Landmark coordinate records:
--------

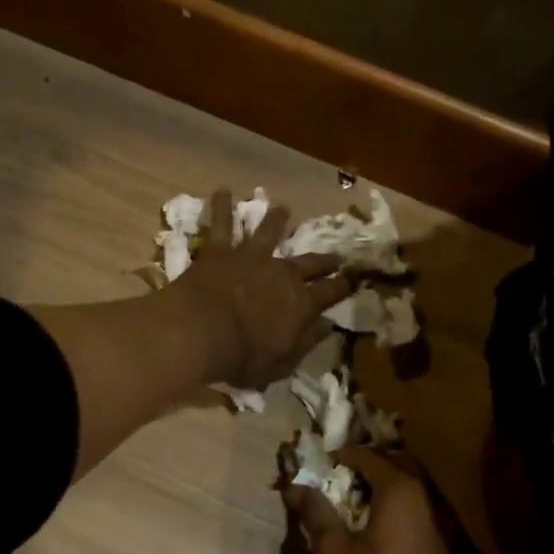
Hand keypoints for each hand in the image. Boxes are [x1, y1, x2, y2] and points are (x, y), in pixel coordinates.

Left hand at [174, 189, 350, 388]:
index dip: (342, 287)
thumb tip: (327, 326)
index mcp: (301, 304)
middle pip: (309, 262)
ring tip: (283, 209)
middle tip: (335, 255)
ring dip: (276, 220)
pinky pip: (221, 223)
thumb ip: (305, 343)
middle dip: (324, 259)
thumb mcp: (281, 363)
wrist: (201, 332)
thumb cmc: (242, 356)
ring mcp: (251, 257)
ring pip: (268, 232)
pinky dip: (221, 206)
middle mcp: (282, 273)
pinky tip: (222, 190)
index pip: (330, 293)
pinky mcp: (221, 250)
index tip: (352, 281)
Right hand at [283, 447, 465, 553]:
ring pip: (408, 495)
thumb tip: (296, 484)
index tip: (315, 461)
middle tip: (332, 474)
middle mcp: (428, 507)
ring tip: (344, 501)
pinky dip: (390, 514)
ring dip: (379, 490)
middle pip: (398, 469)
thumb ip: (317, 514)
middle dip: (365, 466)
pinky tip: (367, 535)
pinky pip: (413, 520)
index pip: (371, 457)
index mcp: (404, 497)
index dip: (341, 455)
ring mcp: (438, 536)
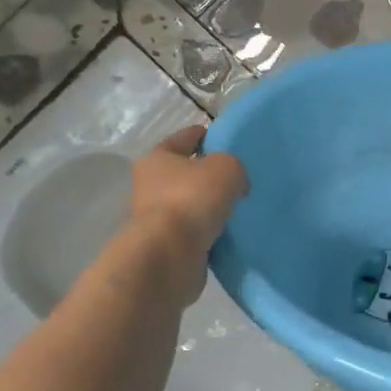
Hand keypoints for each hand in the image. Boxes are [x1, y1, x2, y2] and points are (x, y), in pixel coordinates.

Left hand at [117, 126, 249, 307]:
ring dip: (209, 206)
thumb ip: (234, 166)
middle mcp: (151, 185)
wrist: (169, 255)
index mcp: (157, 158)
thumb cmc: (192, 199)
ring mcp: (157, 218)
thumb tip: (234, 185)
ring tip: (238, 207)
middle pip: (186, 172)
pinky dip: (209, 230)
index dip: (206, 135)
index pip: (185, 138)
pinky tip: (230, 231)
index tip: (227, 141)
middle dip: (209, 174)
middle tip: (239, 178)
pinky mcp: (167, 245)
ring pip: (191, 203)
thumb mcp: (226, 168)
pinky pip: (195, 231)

--------

Word for word, give the entries back in full; the pictures do not belong in the copy.

Hand keypoints for each hand in the image. Boxes are [x1, y1, x2, y2] and points are (x, y), in pixel coordinates.

Left hand at [174, 189, 350, 388]:
index dip: (342, 287)
thumb tip: (327, 326)
index mcp: (301, 304)
middle pip: (309, 262)
ring tip: (283, 209)
middle tip: (335, 255)
ring dip: (276, 220)
pinky pip: (221, 223)
thumb ip: (305, 343)
middle dip: (324, 259)
thumb mcp: (281, 363)
wrist: (201, 332)
thumb cmc: (242, 356)
ring mcp: (251, 257)
ring pip: (268, 232)
pinky dip: (221, 206)
middle mcp: (282, 273)
pinky tip: (222, 190)
index pip: (330, 293)
pinky mcp: (221, 250)
index tip: (352, 281)
Right hand at [283, 447, 465, 553]:
ring pip: (408, 495)
thumb tip: (296, 484)
index tip: (315, 461)
middle tip: (332, 474)
middle mcp: (428, 507)
ring tip: (344, 501)
pinky dip: (390, 514)
ring dip: (379, 490)
middle pip: (398, 469)
thumb ip: (317, 514)
middle dip: (365, 466)
pinky tip: (367, 535)
pinky pip: (413, 520)
index pip: (371, 457)
index mcp: (404, 497)
index dip: (341, 455)
ring mcp: (438, 536)
Hand keypoints for each hand in the image. Boxes are [x1, y1, x2, y2] and points are (x, y), in pixel coordinates.

Left hand at [117, 126, 249, 307]:
ring dip: (209, 206)
thumb ip: (234, 166)
middle mcp: (151, 185)
wrist: (169, 255)
index mcp: (157, 158)
thumb cmc: (192, 199)
ring mcp: (157, 218)
thumb tip: (234, 185)
ring tip: (238, 207)
middle pip: (186, 172)
pinky dip: (209, 230)
index dip: (206, 135)
index pip: (185, 138)
pinky tip: (230, 231)
index tip: (227, 141)
middle dip: (209, 174)
middle tip: (239, 178)
pinky mcp: (167, 245)
ring pip: (191, 203)
thumb mcp: (226, 168)
pinky pip: (195, 231)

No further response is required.